This week, I was lucky enough to attend an author event with the inspiring Madeline Miller, author of Circe and The Song of Achilles! I’d read these books months ago, way before even knowing that Miller would be coming to town, so I was absolutely ecstatic when I learned that she would be here and I have been looking forward to this event all summer long.
As you know, I am planning to write my own Ancient Greek novel, one which has been in my head for at least a decade thanks to a class I took in undergrad, so having the opportunity to be in the same room as Miller was very exciting and I hoped to learn a lot about writing in a time period like Ancient Greece, particularly with so little known about women from this time.
Miller is a teacher, so her stage presence was quiet, but confident. As I’ve mentioned in other author encounters posts, sometimes authors aren’t comfortable being on stage. I get that. But, it’s always a pleasant surprise when the writer is a good public speaker and can articulate things to the audience. I find that I can learn so much more from them about their craft and process.
The event started off with Miller reading a passage from Circe! Hearing the words of the author in his/her own voice is such a special experience. You get to hear their own interpretation, how the words sounded in their head as they wrote them, their inflections and their intonations. If you get the opportunity to hear an author read his/her words, always take it!
Then, we got into the meat of the talk. We learned that writing is a lengthy process for Miller. Both of her books have taken more than five years each to write! She is a very busy lady with raising her family. I don’t have children, but it’s always nice when a writer says something like this that is relatable. Some writers insist that you should finish a book in a year and for many of us, that’s just not feasible, and frankly a little bit disheartening.
As with a work of fiction, I always love a good origin story, and we got a great one from the author that evening as well! Madeline Miller told the audience about how her love of ancient literature started. Each time I listen to an author, I find that I have so much in common with them with regard to our experiences as children. Our parents read to us. Miller told us about how her mother would read to her from The Odyssey and how she fell in love with the gods and goddesses, the epic adventures. She also had support along the way from teachers: the Latin teach who taught her Ancient Greek on the side, the English teacher who encouraged her love of storytelling. These experiences in our youth are pivotal to becoming the creatives we are as adults.
As you would expect, Miller’s knowledge of myth is on point and I thoroughly enjoyed hearing her talk about how she wove four main stories/myths about Circe together to tell the story she envisioned. I also appreciated that she referred to her story as a “reimagining.” When you’re dealing with the ancient world, I think this is very important and it gave me some hope and some confidence. Here is a classicist, someone who has thoroughly studied the period, and who is telling the story in her own way, being true to myth in some regard, injecting some modern sensibilities as well, and also tossing the pieces that don’t fit. As I seek to re-approach telling a story about Sappho, I find this helps me feel a bit more confident in my storytelling. (I also felt confident that my knowledge of the period’s literature hasn’t waned too much as I knew the majority of the texts and stories she referenced in her talk!).

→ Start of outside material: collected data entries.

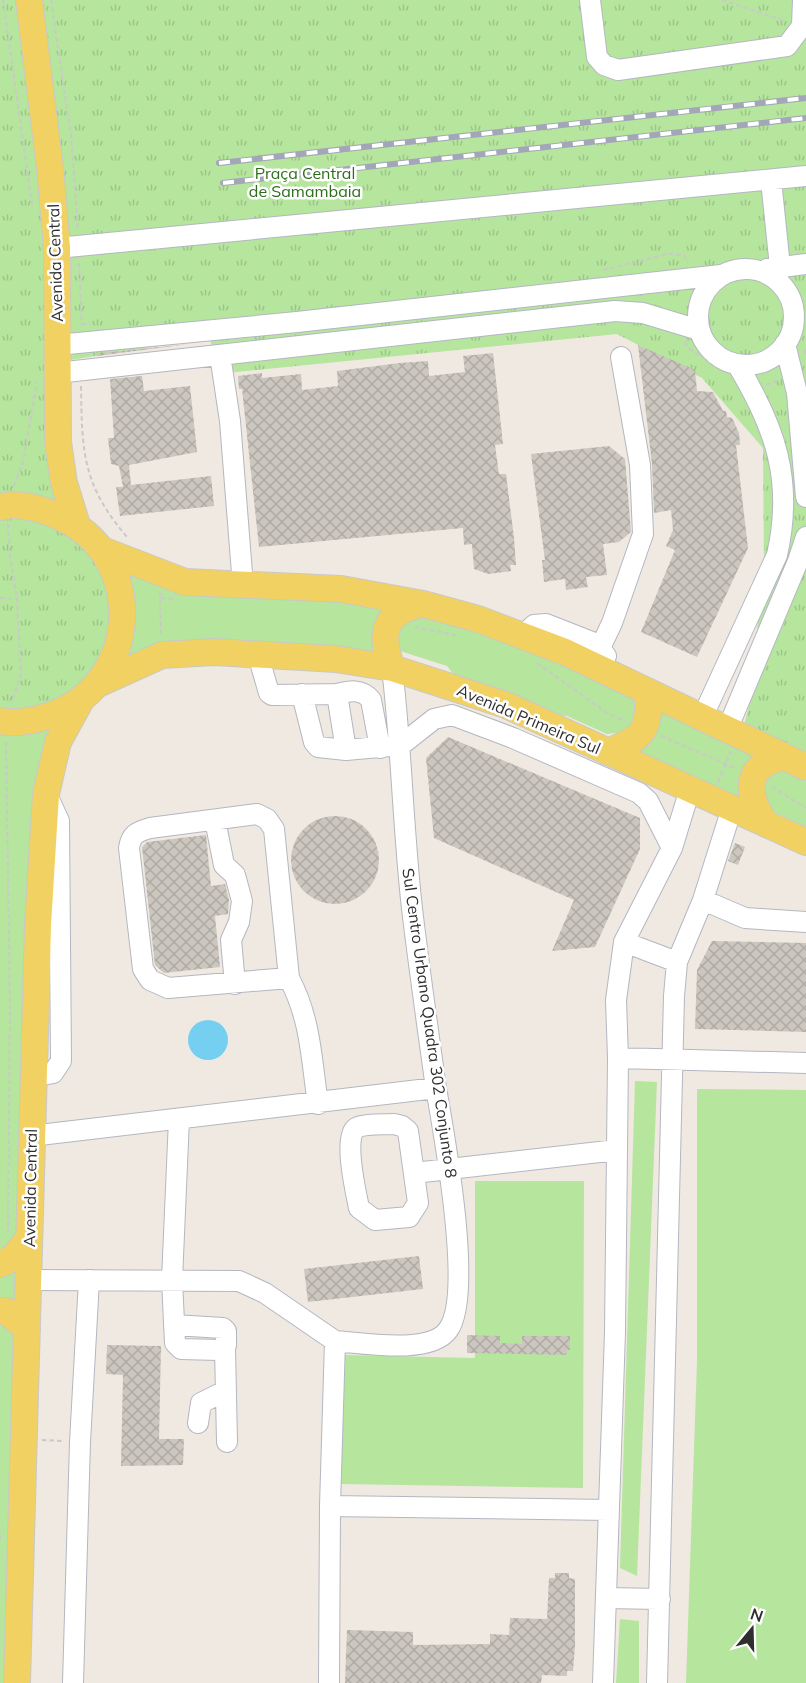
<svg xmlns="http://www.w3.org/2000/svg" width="806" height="1683" font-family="Mulish,sans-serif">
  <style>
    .grass { fill: #b6e59e }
    .park { fill: url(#park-tufts) }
    .water { fill: #75cff0 }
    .building { fill: url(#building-cross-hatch) }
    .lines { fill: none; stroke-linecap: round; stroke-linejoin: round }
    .minor-casing { stroke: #b4b7c1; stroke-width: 22 }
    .major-casing { stroke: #c9c9c9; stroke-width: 28 }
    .path { stroke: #c9c9c9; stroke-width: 2; stroke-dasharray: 4.5 3; stroke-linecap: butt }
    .minor { stroke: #fff; stroke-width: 20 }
    .major { stroke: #f2d163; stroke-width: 26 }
    .rail-casing { stroke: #a3a6b8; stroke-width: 6 }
    .rail { stroke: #fff; stroke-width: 4; stroke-dasharray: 11; stroke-linecap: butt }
    .labels { text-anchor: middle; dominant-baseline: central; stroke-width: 5; stroke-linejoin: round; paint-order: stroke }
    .park-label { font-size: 16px; fill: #2c6e1b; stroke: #fff }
    .street-label { font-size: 16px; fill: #2e2e2e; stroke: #fff }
  </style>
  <defs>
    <pattern id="park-tufts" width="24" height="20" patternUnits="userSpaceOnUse" patternTransform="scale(1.5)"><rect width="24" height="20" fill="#b6e59e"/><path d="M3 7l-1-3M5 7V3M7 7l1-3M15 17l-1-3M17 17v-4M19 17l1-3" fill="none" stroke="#9dc588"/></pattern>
    <pattern id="building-cross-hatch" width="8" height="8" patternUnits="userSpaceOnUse" patternTransform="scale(1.5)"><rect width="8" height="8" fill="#cbc7bf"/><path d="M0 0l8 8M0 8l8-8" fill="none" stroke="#afaba4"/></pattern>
  </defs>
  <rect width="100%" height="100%" fill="#efe9e1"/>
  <path class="grass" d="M123,569L398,603L385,656L174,643L148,647L120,659Z
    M411,614L478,625L632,697L639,707L638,717L624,732L607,734L567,716L545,714L457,679L447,666L397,650L393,619Z
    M654,701L770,755L745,807L629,754Z
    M58,721L18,1189L16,1241L0,1259V731Z
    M771,763L806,774V827L774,812L760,795Z
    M635,1081L657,1082L637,1576L620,1568Z
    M697,1089L806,1090V1683H686L697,1361Z
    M475,1181H584L583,1488L341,1484L343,1355L475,1358Z
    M22,1262L21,1315L0,1303V1272Z
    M0,1318L11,1328L13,1335L12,1683H0Z
    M620,1619L639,1621V1683H616Z"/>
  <path class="park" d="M0,0H24L34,72L63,504L36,495L0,493Z
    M32,0H806V752L744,725L750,702L764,559L763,448L702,378L617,334L217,374L210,338L64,361Z
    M17,517L49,524L77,540L99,565L111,594L113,627L104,658L59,704L0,713V520Z"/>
  <path class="water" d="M188 1040a20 20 0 1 1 40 0a20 20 0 1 1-40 0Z"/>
  <path class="building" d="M189,344L97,356V353H101Z
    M638,345L695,370L697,391L713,392L723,411H726L727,417L732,418L739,433L740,445H736L748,548L697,657L641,632L675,550L666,546L673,530L671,510L654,513L652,464Z
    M493,353L503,444L495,445L499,474H506L514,538L516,565H510L511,571L488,574L474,569L472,544L464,545L463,528L259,547L242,389H239L238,376L262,373V378L301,374L302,390L338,386L337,371L400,363L428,361L429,376L465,372L463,356Z
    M142,376L144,391L190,386L197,452L129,465L131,485L211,476L214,506L120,516L116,487H123L119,466L111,464L108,438H114L110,379Z
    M609,446L625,459L631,532L619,542L603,544L607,575L586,577L588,587L566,590L565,579L544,582L542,560H545L531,454Z
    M448,737L640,818V849L595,947L552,951L574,900L434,838L426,758Z
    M291 860a44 44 0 1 1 88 0a44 44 0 1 1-88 0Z
    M206,835L211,886L225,884L229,900L228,914L215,916L220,967L164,973L155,965L142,847L147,842Z
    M735,843L745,847L738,865L728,861Z
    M712,941L806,943V1032L695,1029L697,970Z
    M419,1256L423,1289L308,1302L304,1269Z
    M467,1335L500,1336V1343L522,1344V1336H570V1350H567L566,1355L467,1353Z
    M107,1345L161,1346L159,1439H184L183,1465L121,1466L123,1375L106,1374Z
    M555,1573H569V1578L575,1579V1646L573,1671H567V1676L542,1675L541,1683H345L347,1630L413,1632V1645L490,1644V1634L509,1635L510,1618L547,1619L549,1578H555Z"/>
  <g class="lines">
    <g class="minor-casing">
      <path id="minor" d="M590,0L597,57L604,65L618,70L787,46L802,26L803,0
        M771,180L780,267
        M57,248L806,176
        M698 317a48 48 0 1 1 96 0a48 48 0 1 1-96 0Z
        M767,269L806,264
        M785,344L797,393L806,497
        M57,345L297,322L721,275
        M220,355L230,421L243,586
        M57,373L615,311L643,313L699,330
        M522,636L534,625L546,624L597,644L606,656
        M600,648L612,623L643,534L640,465L621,357
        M258,655L269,693L272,695L337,694L346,750
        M302,694L314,742L318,747L346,750L401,745L434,719L452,715L513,738L639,793L648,801L672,848
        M337,694C349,691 362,688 371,700L380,748
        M702,718L777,555C794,480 775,427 737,364
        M727,730L798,561L806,537
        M257,814L267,819L274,829L289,978L168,988L150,980L143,969L129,848C131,834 137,832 150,828Z
        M215,820L224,865L235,875L242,901L239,922L231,940L235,984
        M703,900L745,918L806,922
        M624,942L677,962
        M289,978C311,1020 311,1057 318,1104
        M618,1058L806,1063
        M33,1076L53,1073L61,1061L59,821L47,795
        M394,1124L402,1126L408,1131L418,1203L409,1217L375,1220L359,1208C356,1193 343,1137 356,1128C365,1123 384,1125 394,1124Z
        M31,1136L436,1088
        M414,1173L617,1150
        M28,1280L239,1281L265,1293L335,1341L330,1506L329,1683
        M174,1325L223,1328L226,1331V1345L219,1350L181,1349L175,1343L172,1280L179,1119
        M335,1341C363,1343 430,1355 448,1330C474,1295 444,1134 436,1088C428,1031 420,974 413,917C403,835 402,751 392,668
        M225,1348L227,1442
        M198,1423L201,1403L225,1391
        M330,1506L609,1510
        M606,1598L660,1599
        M73,1683L80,1442L89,1280
        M603,1683L615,1332L618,1058L616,1000L624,942L672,848L690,789
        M657,1683L674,996L677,962L703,900L732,808"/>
    </g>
    <g class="major-casing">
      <path id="major" d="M29,0L50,168L57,248L58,442L64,483L77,525
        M0,507C20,502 43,509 62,518C150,560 139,690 45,717C31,721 14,724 0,721
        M102,550L185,582L341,589L423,604L478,619L565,652L806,767
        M392,668C379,634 383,611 423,604
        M98,684L162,655L214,652L336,659L392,668L506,705L806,842
        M608,752C644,737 650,731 648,692
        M766,824C746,795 742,765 785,757
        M0,1264C14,1260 21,1248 29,1237
        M0,1311H6L27,1329
        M17,1683L38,925L46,794L58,742L81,700"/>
    </g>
    <path class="path" d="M3,0L32,205
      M51,0L71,135L78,230
      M722,0L785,21
      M79,263L82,326
      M603,270L668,254L684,255L688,262
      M690,311L694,296
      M82,324H91
      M685,342L688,348L721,369
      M805,354L806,347
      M766,385L777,381
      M81,386C82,452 82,485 128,538
      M14,486L23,462L37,381
      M8,524L9,549L17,599L21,674L12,702
      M160,592L161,637
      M0,598L17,599
      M161,598L173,599
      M415,627L460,636
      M537,663L607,713L625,721
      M661,736L735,768
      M6,742L10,1006L8,1232
      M718,782L731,751
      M772,787L806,808
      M42,1440L63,1441
      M0,1540V1531"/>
    <use href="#minor" class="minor"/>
    <use href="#major" class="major"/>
    <g class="rail-casing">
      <path id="rail" d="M219,163L806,98
        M223,183L806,118"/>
    </g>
    <use href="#rail" class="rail"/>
  </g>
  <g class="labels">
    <g class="park-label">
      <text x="305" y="173">Praça Central<tspan x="305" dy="18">de Samambaia</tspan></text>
    </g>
    <g class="street-label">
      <text transform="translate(55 263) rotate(-92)">Avenida Central</text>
      <text transform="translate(529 719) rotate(23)">Avenida Primeira Sul</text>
      <text transform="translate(430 1023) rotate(82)">Sul Centro Urbano Quadra 302 Conjunto 8</text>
      <text transform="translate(30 1188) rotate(-89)">Avenida Central</text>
    </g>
  </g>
  <g transform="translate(752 1629) rotate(19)" stroke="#ffffff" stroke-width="4.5" paint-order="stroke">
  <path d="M0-4.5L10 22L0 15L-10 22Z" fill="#2e2e2e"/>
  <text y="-9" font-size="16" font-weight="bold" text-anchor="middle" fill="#2e2e2e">N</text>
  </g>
</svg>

Even though the focus of this talk was Circe, we were lucky enough to spend some time on her first book, The Song of Achilles! My book club is reading this book later this year, but I read it months ago! I have been particularly intrigued by the story telling perspective of this one. It’s the story of both Achilles and Patroclus, told by Patroclus. It’s very Great Gatsby in my opinion where you get the story of a mythic/epic figure from someone who is observing and also part of the action to a certain extent. This is how I’ve been envisioning positioning my story about Sappho as well: a story told by an observer and someone who interacts with her and loves her.
At the end of the talk, we stood in line and got a minute of Madeline Miller’s time and an autograph. I shared with her my love of classical literature and that I have a minor in it, though I didn’t tell her about my own book aspirations. I don’t know why, but I felt a little weird about sharing that with her (or with any author with whom I might share somewhat of a niche). But, it was fun to see how she signed my book! She recommended a book to read and called me a fellow classicist (This absolutely made my day! Thank you, Madeline!)!